**** Input records ****

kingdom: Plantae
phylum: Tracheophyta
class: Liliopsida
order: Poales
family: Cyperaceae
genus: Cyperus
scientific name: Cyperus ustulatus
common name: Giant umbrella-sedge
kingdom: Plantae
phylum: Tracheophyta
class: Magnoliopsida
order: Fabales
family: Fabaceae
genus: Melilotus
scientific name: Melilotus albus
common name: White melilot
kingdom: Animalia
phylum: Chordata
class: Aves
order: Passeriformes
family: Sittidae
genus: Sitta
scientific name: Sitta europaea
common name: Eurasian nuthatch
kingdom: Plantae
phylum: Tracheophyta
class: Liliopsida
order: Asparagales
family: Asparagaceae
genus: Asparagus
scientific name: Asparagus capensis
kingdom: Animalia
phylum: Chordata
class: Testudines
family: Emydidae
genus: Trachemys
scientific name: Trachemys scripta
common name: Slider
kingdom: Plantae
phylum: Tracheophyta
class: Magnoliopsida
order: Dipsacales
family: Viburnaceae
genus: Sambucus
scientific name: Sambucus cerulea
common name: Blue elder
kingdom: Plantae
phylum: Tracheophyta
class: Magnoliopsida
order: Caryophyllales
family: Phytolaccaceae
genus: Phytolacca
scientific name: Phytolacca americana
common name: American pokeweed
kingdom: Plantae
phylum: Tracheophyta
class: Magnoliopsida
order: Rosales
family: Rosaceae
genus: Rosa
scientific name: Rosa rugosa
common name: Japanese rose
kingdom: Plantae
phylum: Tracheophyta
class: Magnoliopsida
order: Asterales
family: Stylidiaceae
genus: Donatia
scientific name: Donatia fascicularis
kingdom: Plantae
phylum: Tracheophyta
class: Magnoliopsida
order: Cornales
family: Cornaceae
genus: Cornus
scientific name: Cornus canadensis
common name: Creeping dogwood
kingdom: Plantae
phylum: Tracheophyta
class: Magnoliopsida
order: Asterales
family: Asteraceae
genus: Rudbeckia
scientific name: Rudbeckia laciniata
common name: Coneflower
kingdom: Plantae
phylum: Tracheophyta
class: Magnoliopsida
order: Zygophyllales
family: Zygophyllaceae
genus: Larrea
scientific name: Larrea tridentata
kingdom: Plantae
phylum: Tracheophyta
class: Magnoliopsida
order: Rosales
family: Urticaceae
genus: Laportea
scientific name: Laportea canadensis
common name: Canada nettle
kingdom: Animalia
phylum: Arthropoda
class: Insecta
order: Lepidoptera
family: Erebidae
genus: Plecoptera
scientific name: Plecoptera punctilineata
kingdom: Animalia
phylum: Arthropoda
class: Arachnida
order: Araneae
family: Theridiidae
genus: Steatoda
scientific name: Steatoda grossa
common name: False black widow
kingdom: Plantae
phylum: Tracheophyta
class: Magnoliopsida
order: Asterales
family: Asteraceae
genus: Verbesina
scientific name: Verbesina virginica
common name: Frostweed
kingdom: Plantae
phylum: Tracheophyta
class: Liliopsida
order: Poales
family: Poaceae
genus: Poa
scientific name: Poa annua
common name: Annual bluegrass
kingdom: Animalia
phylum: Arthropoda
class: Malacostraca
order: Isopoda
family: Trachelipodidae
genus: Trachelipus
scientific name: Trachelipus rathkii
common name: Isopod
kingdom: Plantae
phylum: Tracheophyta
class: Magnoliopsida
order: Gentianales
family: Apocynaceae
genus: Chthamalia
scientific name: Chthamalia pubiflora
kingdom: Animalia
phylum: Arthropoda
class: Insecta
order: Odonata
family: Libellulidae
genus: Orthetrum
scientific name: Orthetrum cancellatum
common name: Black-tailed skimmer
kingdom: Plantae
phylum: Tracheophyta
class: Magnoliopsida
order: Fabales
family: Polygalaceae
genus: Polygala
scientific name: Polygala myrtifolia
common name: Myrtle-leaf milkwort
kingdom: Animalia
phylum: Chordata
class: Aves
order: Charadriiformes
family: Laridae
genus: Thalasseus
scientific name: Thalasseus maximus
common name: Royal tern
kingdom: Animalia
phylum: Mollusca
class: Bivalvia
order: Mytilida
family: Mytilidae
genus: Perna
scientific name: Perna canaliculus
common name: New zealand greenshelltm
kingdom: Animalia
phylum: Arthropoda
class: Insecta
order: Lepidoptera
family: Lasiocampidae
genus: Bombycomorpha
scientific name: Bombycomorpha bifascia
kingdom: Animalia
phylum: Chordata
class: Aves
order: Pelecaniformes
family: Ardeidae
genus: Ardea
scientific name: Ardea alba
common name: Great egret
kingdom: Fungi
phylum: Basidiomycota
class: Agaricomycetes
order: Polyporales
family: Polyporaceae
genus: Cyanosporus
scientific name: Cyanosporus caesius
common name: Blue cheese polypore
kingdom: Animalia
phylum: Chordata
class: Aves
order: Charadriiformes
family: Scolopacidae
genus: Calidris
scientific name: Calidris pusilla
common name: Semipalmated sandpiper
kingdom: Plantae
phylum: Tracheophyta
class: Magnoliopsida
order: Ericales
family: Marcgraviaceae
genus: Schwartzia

****

In the lines from the one with "family: Cyperaceae" up to and including the one with "scientific name: Trachemys scripta", replace "common name" with "vernacular name" and change nothing else. Give only those lines.

Answer>
family: Cyperaceae
genus: Cyperus
scientific name: Cyperus ustulatus
vernacular name: Giant umbrella-sedge
kingdom: Plantae
phylum: Tracheophyta
class: Magnoliopsida
order: Fabales
family: Fabaceae
genus: Melilotus
scientific name: Melilotus albus
vernacular name: White melilot
kingdom: Animalia
phylum: Chordata
class: Aves
order: Passeriformes
family: Sittidae
genus: Sitta
scientific name: Sitta europaea
vernacular name: Eurasian nuthatch
kingdom: Plantae
phylum: Tracheophyta
class: Liliopsida
order: Asparagales
family: Asparagaceae
genus: Asparagus
scientific name: Asparagus capensis
kingdom: Animalia
phylum: Chordata
class: Testudines
family: Emydidae
genus: Trachemys
scientific name: Trachemys scripta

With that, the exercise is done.